# Alıştırma Verileri

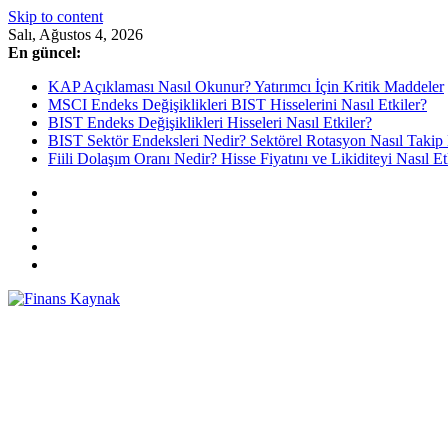
Skip to content
Salı, Ağustos 4, 2026
En güncel:
KAP Açıklaması Nasıl Okunur? Yatırımcı İçin Kritik Maddeler
MSCI Endeks Değişiklikleri BIST Hisselerini Nasıl Etkiler?
BIST Endeks Değişiklikleri Hisseleri Nasıl Etkiler?
BIST Sektör Endeksleri Nedir? Sektörel Rotasyon Nasıl Takip 
Fiili Dolaşım Oranı Nedir? Hisse Fiyatını ve Likiditeyi Nasıl Et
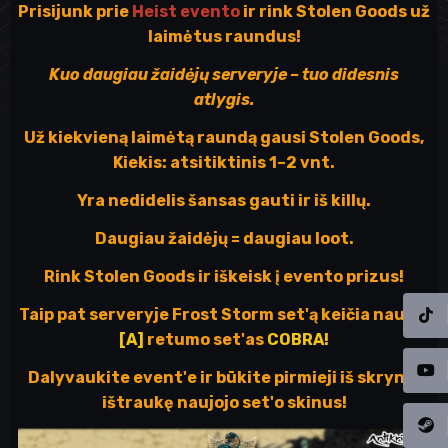
Prisijunk prie
Heist evento
ir rink Stolen Goods už
laimėtus raundus!
Kuo daugiau žaidėjų serveryje – tuo didesnis
atlygis.
Už kiekvieną laimėtą raundą gausi Stolen Goods,
Kiekis: atsitiktinis 1–2 vnt.
Yra nedidelis šansas gauti ir iš killų.
Daugiau žaidėjų = daugiau loot.
Rink Stolen Goods ir iškeisk į evento prizus!
Taip pat serveryje Frost Storm set'ą keičia naujas
[A]
retumo set'as
COBRA!
Dalyvaukite event'e ir būkite pirmieji iš skrynių
ištraukę naujojo set'o skinus!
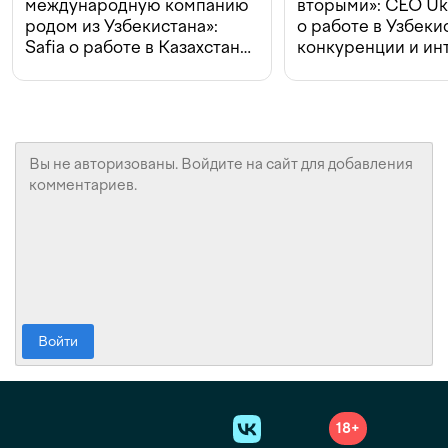
международную компанию
вторыми»: CEO Uk
родом из Узбекистана»:
о работе в Узбеки
Safia о работе в Казахстане,
конкуренции и ин
конкуренции и инвестициях
с Beeline
Войти
18+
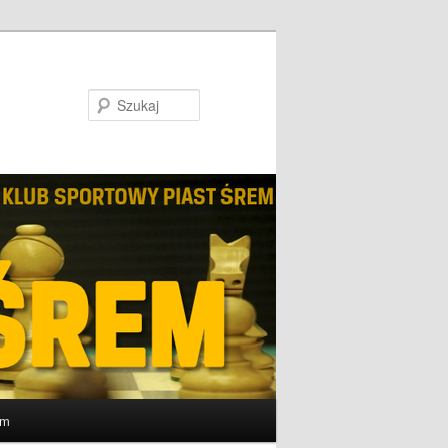
Szukaj
um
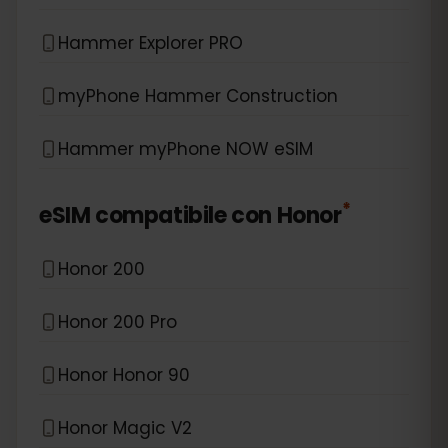
Hammer Explorer PRO
myPhone Hammer Construction
Hammer myPhone NOW eSIM
*
eSIM compatibile con
Honor
Honor 200
Honor 200 Pro
Honor Honor 90
Honor Magic V2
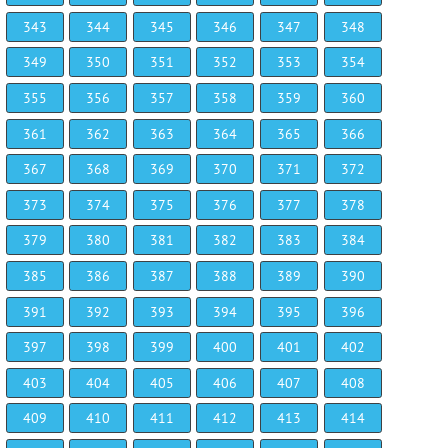
343
344
345
346
347
348
349
350
351
352
353
354
355
356
357
358
359
360
361
362
363
364
365
366
367
368
369
370
371
372
373
374
375
376
377
378
379
380
381
382
383
384
385
386
387
388
389
390
391
392
393
394
395
396
397
398
399
400
401
402
403
404
405
406
407
408
409
410
411
412
413
414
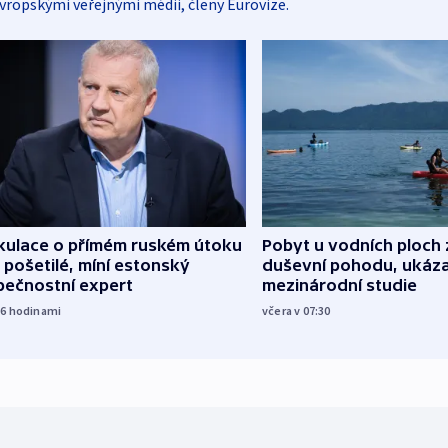
vropskými veřejnými médii, členy Eurovize.
kulace o přímém ruském útoku
Pobyt u vodních ploch 
 pošetilé, míní estonský
duševní pohodu, ukáza
pečnostní expert
mezinárodní studie
16
hodinami
včera v 07:30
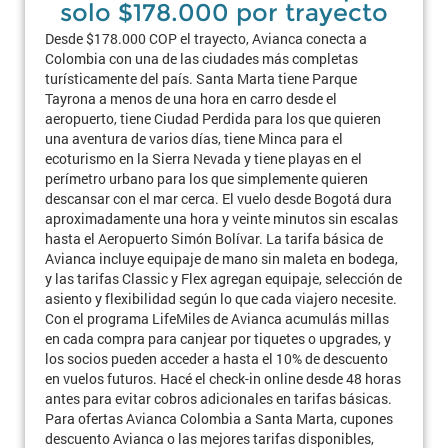
solo $178.000 por trayecto
Desde $178.000 COP el trayecto, Avianca conecta a
Colombia con una de las ciudades más completas
turísticamente del país. Santa Marta tiene Parque
Tayrona a menos de una hora en carro desde el
aeropuerto, tiene Ciudad Perdida para los que quieren
una aventura de varios días, tiene Minca para el
ecoturismo en la Sierra Nevada y tiene playas en el
perímetro urbano para los que simplemente quieren
descansar con el mar cerca. El vuelo desde Bogotá dura
aproximadamente una hora y veinte minutos sin escalas
hasta el Aeropuerto Simón Bolívar. La tarifa básica de
Avianca incluye equipaje de mano sin maleta en bodega,
y las tarifas Classic y Flex agregan equipaje, selección de
asiento y flexibilidad según lo que cada viajero necesite.
Con el programa LifeMiles de Avianca acumulás millas
en cada compra para canjear por tiquetes o upgrades, y
los socios pueden acceder a hasta el 10% de descuento
en vuelos futuros. Hacé el check-in online desde 48 horas
antes para evitar cobros adicionales en tarifas básicas.
Para ofertas Avianca Colombia a Santa Marta, cupones
descuento Avianca o las mejores tarifas disponibles,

# Çözülecek Problem
"международную компанию" ifadesini içeren satır ile "včera v 07:30" ifadesini içeren satır arasındaki satırları, iki uçtaki satırlar da dahil, boş satırları atlayarak numaralı bir liste halinde düzenler misin? Resimleri cevaba katma.

# Çözümlü Alıştırma
1. международную компанию
2. вторыми»: CEO Uk
3. родом из Узбекистана»:
4. о работе в Узбеки
5. Safia о работе в Казахстане,
6. конкуренции и ин
7. конкуренции и инвестициях
8. с Beeline
9. Войти
10. 18+
11. Szukaj
12. um
13. Hammer Explorer PRO
14. myPhone Hammer Construction
15. Hammer myPhone NOW eSIM
16. *
17. eSIM compatibile con
18. Honor
19. Honor 200
20. Honor 200 Pro
21. Honor Honor 90
22. Honor Magic V2
23. 343
24. 344
25. 345
26. 346
27. 347
28. 348
29. 349
30. 350
31. 351
32. 352
33. 353
34. 354
35. 355
36. 356
37. 357
38. 358
39. 359
40. 360
41. 361
42. 362
43. 363
44. 364
45. 365
46. 366
47. 367
48. 368
49. 369
50. 370
51. 371
52. 372
53. 373
54. 374
55. 375
56. 376
57. 377
58. 378
59. 379
60. 380
61. 381
62. 382
63. 383
64. 384
65. 385
66. 386
67. 387
68. 388
69. 389
70. 390
71. 391
72. 392
73. 393
74. 394
75. 395
76. 396
77. 397
78. 398
79. 399
80. 400
81. 401
82. 402
83. 403
84. 404
85. 405
86. 406
87. 407
88. 408
89. 409
90. 410
91. 411
92. 412
93. 413
94. 414
95. vropskými veřejnými médii, členy Eurovize.
96. kulace o přímém ruském útoku
97. Pobyt u vodních ploch 
98.  pošetilé, míní estonský
99. duševní pohodu, ukáza
100. pečnostní expert
101. mezinárodní studie
102. 16
103. hodinami
104. včera v 07:30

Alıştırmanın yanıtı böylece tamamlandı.